Marie's eyes shone with delight. Someone was asking her a question about magical girls that she knew the answer to! "The key thing to understand is that the survival rate among non-straight girls is a lot higher for a few reasons. I think they'd be ranked around third or so in terms of "demographic most accepting of a malleable sense of identity", and somewhere in the top five for "demographics with the most optimised average telepathic communication". The reasons behind this, I'm still not one hundred percent on? I want to chalk it up to something to do with, you know, gay culture, but I can't say. I'm not gay myself, so that's really just conjecture."

"You're essentially correct," Kyubey interrupted from the rooftop without warning. "You can blame the former on experience with self-discovery and the latter on conventions of verbal communication in other cultures with heavy overlap. But you're ignoring one key factor."

"And that is?"

"By using them, we're not denting the human reproductive population."

Danika snapped to attention. "Wait, what the hell? Are you so heartless that you consider their lives less valuable?!"

"Vastly more valuable, actually. Our actions aren't informed by human prejudices, which are, of course, completely irrational. We're simply striving to optimise our factory farming of human misery."

"I... I think that's a lot worse."

"Do you? That's strange, but we don't care. Keep up the good 'experiencing emotions', by the way. You are doing an outstanding job. And Marie, if you ever want to aid the effort..."

"I'd rather not."

"I understand. I will ask again later."

"I really wish you wouldn't do that."

He craned his head to one side. "Would you be willing to exch-"

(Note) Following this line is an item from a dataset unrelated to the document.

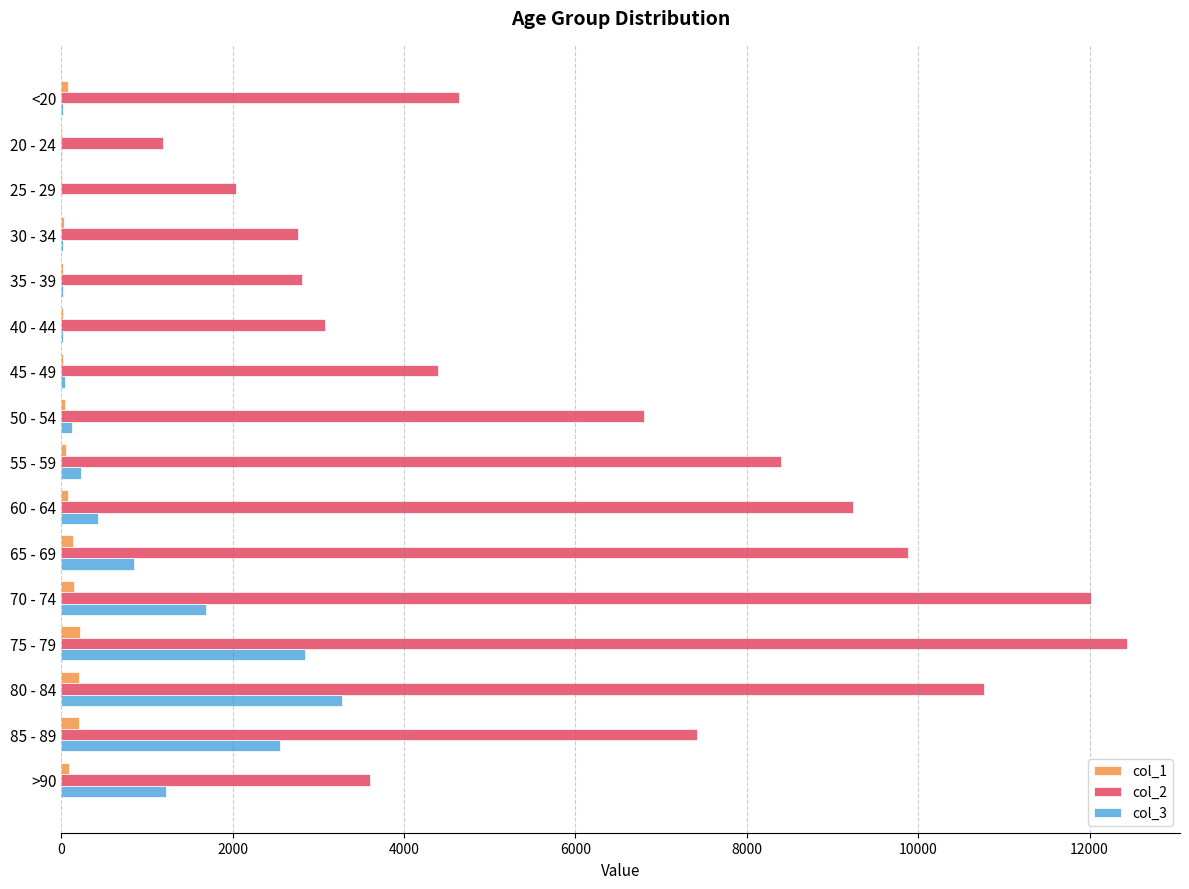

What is the greatest value displayed?

12434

"Go die in a ditch, Kyub."

"Hostile rhetoric noted. I've moved back the next time I will ask you to slightly later still."


SOUL PHYSIOLOGY

The breakdown of the human body into distinct but interconnected systems is common knowledge, as is the function of each. Even a human, of all things, might proudly demonstrate the knowledge of how a muscular system differentiates from a nervous system and a digestive system, and so forth. It is significantly less common knowledge among Terran mortals that the soul operates in much the same way. What is, perhaps, most impressive is that only one culture among them has ever approximated a complete image of a soul's components.

That culture was the culture of Middle Egypt, and the most remarkable part of this is that what with their beliefs in the benefits of casteism, slavery, and the fear and reverence of a cosmic snake hell-bent on eating the sun, they were so immensely, devastatingly wrong about everything else.

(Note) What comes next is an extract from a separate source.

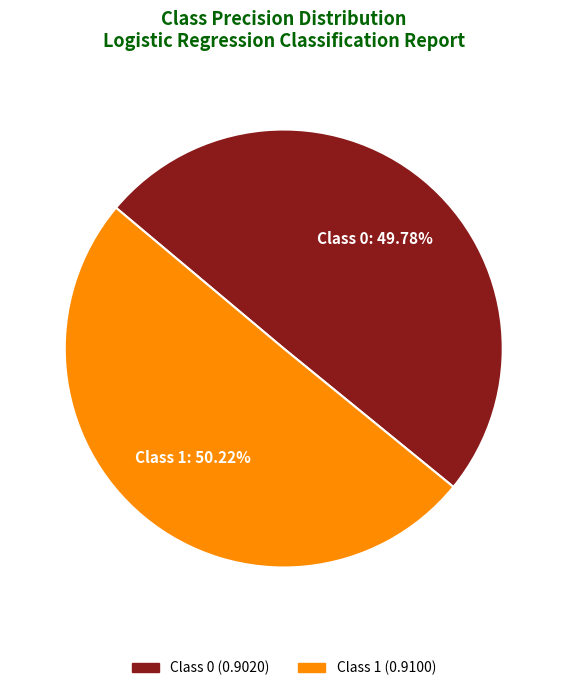

Is there a majority slice in this chart?

Yes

The corporeal system (Khat, in Ancient Egyptian) is the medium through which the rest of a soul permeates. Without it, a soul is quick to collapse and disperse into small packets of emotional energy not unlike Hawking radiation. For most entities, the corporeal system is the body that soul had begun in, though the transplant of a soul into another container is a long-mastered science amongst the Incubators.

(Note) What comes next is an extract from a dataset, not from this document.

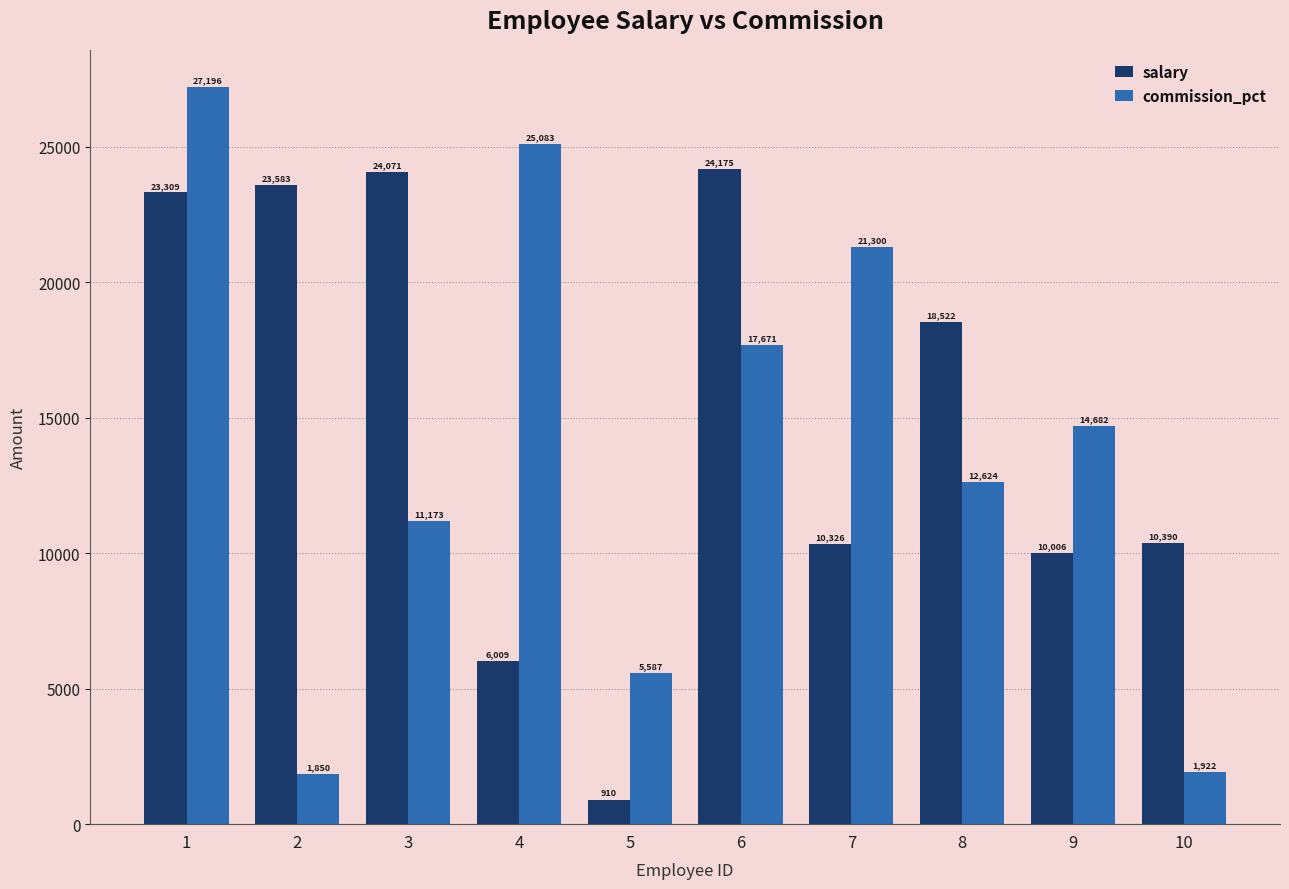

How many bars are there in each group?

2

The mortal system (Ka) can be compared to some kind of connective tissue, which gives the corporeal system the ability to bind the rest of the soul without dispersing. It connects especially strongly to the umbral system (Shuyet and Sechem), which had once been considered two distinct pieces, but has since come to be understood as one whole - that is, the influence of an entity on the world around it. Both these systems are fed heavily by the emotional energy generated in the hypothalamus, and channeled by the magical system (Heka).

The flow of emotional energy from the brain to the soul is one of the many functions conducted by the ideal system (Ba), which exists as the core of the entity's very being. Its functions as the human spirit itself are generally considered so vast and incomprehensible that Earth's greatest thinkers have wondered for millennia what consciousness is, where it comes from, and where it rests, completely blind to the fact that the Egyptians had already figured it out, named it a two-letter word, and called it a day.